# I like the mini, but doesn't work with Media Share (pytivo)



## bradleys (Oct 31, 2007)

I like the mini, but it doesn't work with my Media Share (pytivo) - this is something I am hoping TiVo will eventually fix.

I installed the Mini yesterday and immediately noticed that I cannot access my video library with it.

That didn't necessarily surprise me, neither pyTiVo nor TiVo desktop support MRS and the Mini doesn't have local space for a transfer. But it is still a little disappointing. I am hoping that TiVo will provide some future solution.

Maybe...

- Automatically Initiate an MRV transfer onto the host device, or
- allow MRS using the TiVo desktop solution, or
- create a new local streaming app using the Opera HTML5 App Store.


----------



## moyekj (Jan 24, 2006)

See Streambaby and Mini thread for some workarounds which allow you to initiate transfers to other TiVos in the house from which you can then stream to the Mini.


----------



## bunjicat (Jan 14, 2012)

What I do is push (or pull) the video to the Tivo DVR first. Once the transfer starts you can start the stream from the mini. You don't even have to wait for the transfer to complete before starting the video on the mini.


----------



## bigguy126 (Sep 4, 2007)

Another suggestion, Setup Vidmgr (basically a pytivo front end) and it DOES run from the mini. With it you can initiate the push(via pytivo) to the roamio and then watch on the mini.


----------



## pillpusher84 (Jan 19, 2008)

Thats unfortunate .... we need to figure out how to add a hard drive to these minis to really make them fully functional for streaming videos


----------



## jntc (Dec 5, 2013)

bigguy126 said:


> Another suggestion, Setup Vidmgr (basically a pytivo front end) and it DOES run from the mini. With it you can initiate the push(via pytivo) to the roamio and then watch on the mini.

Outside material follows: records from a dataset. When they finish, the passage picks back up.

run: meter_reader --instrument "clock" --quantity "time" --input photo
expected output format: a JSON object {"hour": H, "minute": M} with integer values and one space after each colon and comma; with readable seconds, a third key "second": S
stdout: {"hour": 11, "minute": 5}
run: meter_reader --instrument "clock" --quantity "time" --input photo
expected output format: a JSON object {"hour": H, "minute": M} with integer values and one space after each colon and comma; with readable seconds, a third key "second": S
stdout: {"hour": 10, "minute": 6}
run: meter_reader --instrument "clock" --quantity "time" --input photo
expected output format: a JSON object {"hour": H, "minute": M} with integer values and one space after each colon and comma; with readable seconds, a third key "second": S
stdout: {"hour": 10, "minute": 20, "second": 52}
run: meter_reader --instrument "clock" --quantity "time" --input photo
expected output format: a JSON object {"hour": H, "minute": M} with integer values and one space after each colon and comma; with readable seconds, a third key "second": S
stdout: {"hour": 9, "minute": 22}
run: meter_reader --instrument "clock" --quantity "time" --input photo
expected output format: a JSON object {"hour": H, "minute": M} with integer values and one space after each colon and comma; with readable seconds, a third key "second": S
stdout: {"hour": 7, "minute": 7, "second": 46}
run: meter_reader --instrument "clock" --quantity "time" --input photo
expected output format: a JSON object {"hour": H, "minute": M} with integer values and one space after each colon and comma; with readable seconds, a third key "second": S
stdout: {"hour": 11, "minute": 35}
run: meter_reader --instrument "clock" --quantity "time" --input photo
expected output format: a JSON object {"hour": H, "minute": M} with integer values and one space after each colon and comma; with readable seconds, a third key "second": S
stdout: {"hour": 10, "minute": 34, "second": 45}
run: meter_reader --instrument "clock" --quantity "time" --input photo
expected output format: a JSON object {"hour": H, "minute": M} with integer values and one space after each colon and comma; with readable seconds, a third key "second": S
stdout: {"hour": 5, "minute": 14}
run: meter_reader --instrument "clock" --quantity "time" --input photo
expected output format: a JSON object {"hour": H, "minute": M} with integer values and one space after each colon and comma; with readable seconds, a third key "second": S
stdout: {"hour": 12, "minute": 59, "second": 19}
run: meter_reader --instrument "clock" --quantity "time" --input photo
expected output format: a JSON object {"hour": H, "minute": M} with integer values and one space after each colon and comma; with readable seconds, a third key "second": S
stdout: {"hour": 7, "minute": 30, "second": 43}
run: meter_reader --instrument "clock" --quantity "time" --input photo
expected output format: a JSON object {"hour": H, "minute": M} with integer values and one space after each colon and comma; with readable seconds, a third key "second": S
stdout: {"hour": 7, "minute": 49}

Can you elaborate on this a bit. I think I understand, but want to better understand before embarking on all the requirements (seems a bit intense) to get PYHME, PyTivo, and VIDMGR installed and running.

Thanks!


----------



## bradleys (Oct 31, 2007)

I would much rather have a REAL streaming solution available from media shares.


----------



## jntc (Dec 5, 2013)

bradleys said:


> I would much rather have a REAL streaming solution available from media shares.


+1 on this - at least add DLNA functionality.


----------